EXERCISE BRIEF:
Copy the data below word for word, keeping every line break and character unchanged.

ENTRIES PROVIDED:
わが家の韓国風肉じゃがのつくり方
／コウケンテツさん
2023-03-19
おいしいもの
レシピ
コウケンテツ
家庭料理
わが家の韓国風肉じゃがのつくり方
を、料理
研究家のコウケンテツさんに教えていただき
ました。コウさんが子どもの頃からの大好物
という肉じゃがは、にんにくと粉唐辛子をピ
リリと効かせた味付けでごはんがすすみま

ANSWER BOX:
わが家の韓国風肉じゃがのつくり方
／コウケンテツさん
2023-03-19
おいしいもの
レシピ
コウケンテツ
家庭料理
わが家の韓国風肉じゃがのつくり方
を、料理
研究家のコウケンテツさんに教えていただき
ました。コウさんが子どもの頃からの大好物
という肉じゃがは、にんにくと粉唐辛子をピ
リリと効かせた味付けでごはんがすすみま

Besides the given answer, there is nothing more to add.